* start *

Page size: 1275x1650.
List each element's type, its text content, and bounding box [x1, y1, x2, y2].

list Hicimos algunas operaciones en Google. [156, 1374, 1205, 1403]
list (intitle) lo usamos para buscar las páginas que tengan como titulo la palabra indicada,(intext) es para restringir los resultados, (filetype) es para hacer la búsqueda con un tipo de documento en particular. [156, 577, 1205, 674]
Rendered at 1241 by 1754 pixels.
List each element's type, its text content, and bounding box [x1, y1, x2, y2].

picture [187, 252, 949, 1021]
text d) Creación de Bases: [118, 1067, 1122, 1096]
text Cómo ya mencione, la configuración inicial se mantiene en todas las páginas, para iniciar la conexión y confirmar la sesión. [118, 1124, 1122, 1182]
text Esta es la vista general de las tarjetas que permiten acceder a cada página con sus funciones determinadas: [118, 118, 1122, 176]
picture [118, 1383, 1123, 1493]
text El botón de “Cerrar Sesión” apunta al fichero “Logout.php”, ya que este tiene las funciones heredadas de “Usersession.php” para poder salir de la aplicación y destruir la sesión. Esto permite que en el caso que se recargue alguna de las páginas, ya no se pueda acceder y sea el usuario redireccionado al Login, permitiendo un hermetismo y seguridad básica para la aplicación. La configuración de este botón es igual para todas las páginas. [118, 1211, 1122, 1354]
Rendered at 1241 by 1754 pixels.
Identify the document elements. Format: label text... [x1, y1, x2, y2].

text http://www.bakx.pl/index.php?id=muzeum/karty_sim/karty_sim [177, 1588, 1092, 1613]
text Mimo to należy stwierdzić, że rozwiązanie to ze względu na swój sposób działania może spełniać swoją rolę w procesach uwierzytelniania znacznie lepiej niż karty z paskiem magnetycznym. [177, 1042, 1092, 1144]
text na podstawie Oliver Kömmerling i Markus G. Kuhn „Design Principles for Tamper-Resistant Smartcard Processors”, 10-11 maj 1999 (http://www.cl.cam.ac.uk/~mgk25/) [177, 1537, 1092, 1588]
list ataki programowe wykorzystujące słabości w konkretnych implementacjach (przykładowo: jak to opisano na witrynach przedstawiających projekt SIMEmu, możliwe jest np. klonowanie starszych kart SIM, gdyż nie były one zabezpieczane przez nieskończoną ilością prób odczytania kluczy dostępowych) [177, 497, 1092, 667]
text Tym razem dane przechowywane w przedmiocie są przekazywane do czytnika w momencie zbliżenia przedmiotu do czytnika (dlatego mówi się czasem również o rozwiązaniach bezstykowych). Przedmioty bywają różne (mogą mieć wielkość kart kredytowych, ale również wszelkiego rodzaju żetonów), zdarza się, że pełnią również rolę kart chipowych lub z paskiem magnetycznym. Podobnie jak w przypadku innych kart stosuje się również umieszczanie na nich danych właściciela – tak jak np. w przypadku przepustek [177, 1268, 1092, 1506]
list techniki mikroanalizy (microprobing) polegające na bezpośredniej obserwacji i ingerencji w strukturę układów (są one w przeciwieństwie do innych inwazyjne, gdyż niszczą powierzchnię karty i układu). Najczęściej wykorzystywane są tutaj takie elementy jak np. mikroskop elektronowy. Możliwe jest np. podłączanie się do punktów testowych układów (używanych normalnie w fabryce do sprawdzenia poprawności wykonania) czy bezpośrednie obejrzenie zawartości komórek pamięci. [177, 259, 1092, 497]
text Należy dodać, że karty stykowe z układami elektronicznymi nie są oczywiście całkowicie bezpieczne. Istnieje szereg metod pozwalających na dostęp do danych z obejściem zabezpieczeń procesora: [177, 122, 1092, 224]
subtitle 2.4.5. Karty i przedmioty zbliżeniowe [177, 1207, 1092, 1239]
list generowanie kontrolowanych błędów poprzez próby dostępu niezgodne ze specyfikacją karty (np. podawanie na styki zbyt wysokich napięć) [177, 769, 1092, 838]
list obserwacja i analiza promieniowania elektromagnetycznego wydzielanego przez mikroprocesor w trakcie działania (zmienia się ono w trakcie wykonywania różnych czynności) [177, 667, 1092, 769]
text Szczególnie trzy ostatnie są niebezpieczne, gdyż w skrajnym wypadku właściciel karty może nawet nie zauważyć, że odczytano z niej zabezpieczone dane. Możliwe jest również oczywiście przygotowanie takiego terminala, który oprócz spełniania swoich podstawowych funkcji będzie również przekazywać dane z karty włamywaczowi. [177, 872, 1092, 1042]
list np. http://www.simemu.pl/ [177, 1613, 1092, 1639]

* end *

- [Problem details]:
Reproduce the items word for word, from the line with "picture [187, 252, 949, 1021]" up to and including the line with "Identify the document".

- [Written answer]:
picture [187, 252, 949, 1021]
text d) Creación de Bases: [118, 1067, 1122, 1096]
text Cómo ya mencione, la configuración inicial se mantiene en todas las páginas, para iniciar la conexión y confirmar la sesión. [118, 1124, 1122, 1182]
text Esta es la vista general de las tarjetas que permiten acceder a cada página con sus funciones determinadas: [118, 118, 1122, 176]
picture [118, 1383, 1123, 1493]
text El botón de “Cerrar Sesión” apunta al fichero “Logout.php”, ya que este tiene las funciones heredadas de “Usersession.php” para poder salir de la aplicación y destruir la sesión. Esto permite que en el caso que se recargue alguna de las páginas, ya no se pueda acceder y sea el usuario redireccionado al Login, permitiendo un hermetismo y seguridad básica para la aplicación. La configuración de este botón es igual para todas las páginas. [118, 1211, 1122, 1354]
Rendered at 1241 by 1754 pixels.
Identify the document elements. Format: label text... [x1, y1, x2, y2].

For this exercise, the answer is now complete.